My review of Dan Bejar’s last album, Trouble in Dreams, channeled my (then) obsession with dialectic – with the past repeating and constantly transforming – in order to give some meaning to the album. It also allowed me to avoid saying Destroyer was slowing down, getting tired, wearing out and/or repeating himself. Giving the benefit of the doubt to artists ensures reviews aren’t just collections of faux-clever bon mots, scoring points on an invisible cred board. Plus, I genuinely love Destroyer and – knowing that Bejar is a thoughtful artist and noting his past albums – thought there must be something more to an album like Trouble in Dreams, which seemed in a very purposeful way to be turning in on itself and structurally referring to Rubies. In other words, Destroyer, well-known for referencing the history of rock as well as its own back catalog, was now mimicking even the structure and style of the previous album in some grand post-modern statement of self-similarity (20th century literature is full of mirrors and doppelgangers). Or maybe he was out of ideas.
That was the question I posed. If the next album – what we now know is Kaputt – was just the same, we’d know my analysis was just bullshit, a little too generous toward Bejar, which should have said Trouble in Dreams was a good and interesting album, but one that was simply a retread of the one before it. (Of course, the real question is: How can we expect endless novelty from artists? Or: how long can artists stay creatively vital for? Or, what standard should we hold artists to throughout their careers? Seeing Pavement do a reunion tour or seeing Woody Allen’s latest middling farce scares me about the prospects of being a creative force ad infinitum and humbles me about how I should be critically understanding these artists.) But if the next album was different, we’d know this was purposeful, and that it’s meaningfulness only comes into view when seen as a link in a progression or a movement.

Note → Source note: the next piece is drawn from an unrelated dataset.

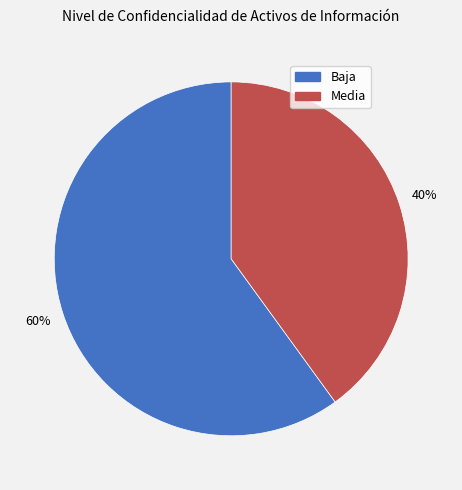

Which category has the smallest portion of the pie?

Media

And Trouble in Dreams was a link, because Kaputt is radically different. Maybe in a negative fashion, Bejar saw himself getting soft and responded by pulling the rug out from under himself. Maybe in a positive fashion, Kaputt organically grew out of its predecessor. Either way, it’s a response to the method, style and substance of Trouble in Dreams. In a good interview with Ryan Dombal on Pitchfork, Bejar said the following, “I know my last record, Trouble in Dreams, has my strongest lyric sheet. But I also know that, as a record, there’s something off about it, which is fine.” Kaputt seems to spin off what was indeed the strongest, most beautiful, expansive, world-building lyrics Destroyer had yet sung (especially “Shooting Rockets (From the Desk of Night’s Ape)”). It’s in the way Bejar leaves phrasing aside, no longer bothering to even fit them into verses. Not that there aren’t verses and choruses – they just aren’t easy animals to classify. While Kaputt lyrically builds on Trouble in Dreams, its combination of synths and saxes is bizarrely different. It’s not sloppy or tossed off, but the rhythm of his lyrics, its kind of prose-poetry nature, entails a less-coherent structure. Between the lyrics, his relaxed singing style and the album’s smooth sound, it gives the feeling of being off-kilter, even though it’s controlled.
While listening to Kaputt, I hear (perhaps due to my idée fixe dialectic) Bejar’s past bubbling up transformed. The album itself strikes me as extremely late-period Leonard Cohen, from the synths to the preponderance of background R&B singers; “Blue Eyes” even has the cadence of Cohen. There’s a certain point some artists get to where they become comfortable with themselves, shun vulnerability and begin letting their childhood in again, and it shows up in their work in new and unexpected ways. Kaputt feels like that kind of an album. While there are a lot of synths and potentially goofy background singers, it’s missing the as-a-lark feeling that 2004’s Your Blues has. It feels like Bejar’s comfortable with himself – relaxed even – and that feeling saturates the entire album. It’s a confidence that makes Kaputt the best Destroyer album in ages.